En medio del escándalo que sacude a su gobierno, luego que se revelaran audios que lo acusan de supuestas irregularidades en el financiamiento de su campaña, el Presidente de Colombia, Gustavo Petro, lanzó duras críticas a los medios de comunicación y responsabilizó a la revista Semana por el retraso a las reformas en el Congreso y de elaborar estrategias para enlodar el nombre de su gobierno. Algo que fue firmemente cuestionado por la oposición.

El domingo, la mencionada revista dio a conocer varios mensajes de voz en los que el exembajador del país ante Venezuela, Armando Benedetti, habla con la jefa de gabinete de Petro, Laura Sarabia, y amenaza con revelar detalles de su campaña presidencial que podrían ser potencialmente perjudiciales para el mandatario.

El exembajador alega que recaudó 3,4 millones de dólares de donantes para la campaña e insinúa que parte de ese dinero provino del narcotráfico. El lunes llegó al Congreso una iniciativa para investigar al mandatario y el origen de los fondos de su campaña, con miras a plantear un juicio político en su contra. Sarabia y Benedetti, los dos asesores más cercanos a Petro durante el último año, salieron del gobierno como resultado del escándalo.

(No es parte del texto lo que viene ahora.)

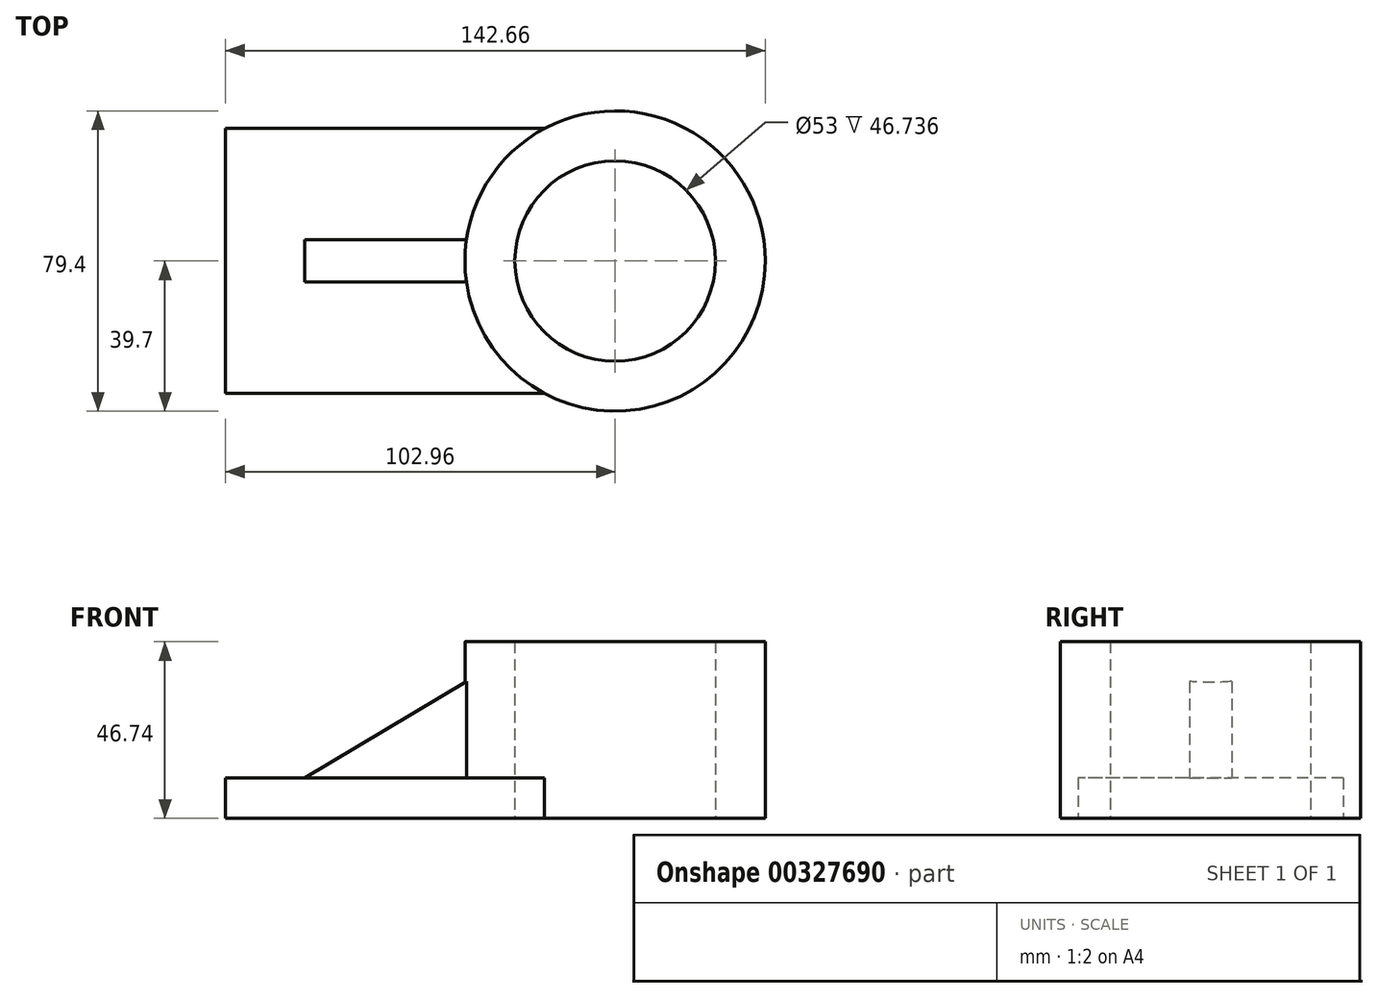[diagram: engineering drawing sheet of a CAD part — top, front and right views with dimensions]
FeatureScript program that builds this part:
annotation { "Feature Type Name" : "Feature", "Feature Type Description" : "" }
export const myFeature = defineFeature(function(context is Context, id is Id, definition is map)
    precondition{}
    {
        {
            var Q0;
            Q0=qCreatedBy(makeId("Top.planeOp"),FACE);
            var sketch = newSketch(context, id + "F0", { "sketchPlane" : qUnion([Q0])});
            skCircle(sketch, "E0", {"center": v(39.7, 0) * mm, "radius": 39.7 * mm});
            skCircle(sketch, "E1", {"center": v(39.7, 0) * mm, "radius": 26.5 * mm});
            skSolve(sketch);
        }
        {
            var Q0;
            Q0 = qSketchRegion(id + "F0", true);
            var Q1;
            Q1=makeQuery(id+"F0.imprint","IMPRINT",FACE,{"disambiguationData":[TD([[makeQuery(id+"F0.imprint","IMPRINT",EDGE,{"derivedFrom":sQuery(id+"F0.wireOp",EDGE,"E0")}),1.0]])]});
            extrude(context, id + "F1", {"entities" : qUnion([Q0, Q1]), "depth" : 46.74 * mm});
        }
        {
            var Q0;
            Q0=makeQuery(id+"F1.opExtrude","CAP_FACE",FACE,{"disambiguationData":[OSD([sQuery(id+"F0.wireOp",EDGE,"E0"),sQuery(id+"F0.wireOp",EDGE,"E1")])],"isStart":true});
            var sketch = newSketch(context, id + "F2", { "sketchPlane" : qUnion([Q0])});
            skLineSegment(sketch, "E2.bottom", {"start": v(21.05, -35.05) * mm, "end": v(-63.26, -35.05) * mm});
            skLineSegment(sketch, "E2.top", {"start": v(21.05, 35.05) * mm, "end": v(-63.26, 35.05) * mm});
            skLineSegment(sketch, "E2.left", {"start": v(21.05, -35.05) * mm, "end": v(21.05, 35.05) * mm});
            skLineSegment(sketch, "E2.right", {"start": v(-63.26, -35.05) * mm, "end": v(-63.26, 35.05) * mm});
            skPoint(sketch, "E2.middle", {"position": v(-21.1, 0) * mm});
            skSolve(sketch);
        }
        {
            var Q0;
            {var subQ0=sQuery(id+"F2.wireOp",EDGE,"E2.bottom");Q0=makeQuery(id+"F2.imprint","IMPRINT",FACE,{"disambiguationData":[TD([[makeQuery(id+"F2.imprint","IMPRINT",EDGE,{"derivedFrom":subQ0}),-1.0]])]});}
            extrude(context, id + "F3", {"entities" : qUnion([Q0]), "operationType" : NewBodyOperationType.ADD, "oppositeDirection" : true, "depth" : 10.67 * mm});
        }
        {
            var Q0;
            Q0=qCreatedBy(makeId("Front.planeOp"),FACE);
            var sketch = newSketch(context, id + "F4", { "sketchPlane" : qUnion([Q0])});
            skLineSegment(sketch, "E3", {"start": v(-47.92, 7.36) * mm, "end": v(4.87, 38.9) * mm});
            skLineSegment(sketch, "E4", {"start": v(4.87, 38.9) * mm, "end": v(4.87, 6.66) * mm});
            skLineSegment(sketch, "E5", {"start": v(4.87, 6.66) * mm, "end": v(-47.92, 7.36) * mm});
            skSolve(sketch);
        }
        {
            var Q0;
            Q0 = qSketchRegion(id + "F4", true);
            extrude(context, id + "F5", {"entities" : qUnion([Q0]), "operationType" : NewBodyOperationType.ADD, "endBound" : BoundingType.SYMMETRIC, "depth" : 11.18 * mm});
        }
    });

Fue con esta controversia como telón de fondo que el mandatario salió el miércoles a las calles de Bogotá en defensa de las reformas sociales que impulsa su gobierno y en rechazo a varios señalamientos contra su proyecto y sus colaboradores. Desde una tarima ubicada en la Plaza de Bolívar, a pocos metros de la sede del Congreso, Petro pronunció un extenso discurso en el que defendió las reformas y negó varias de las irregularidades que se adjudican a miembros de su gobierno.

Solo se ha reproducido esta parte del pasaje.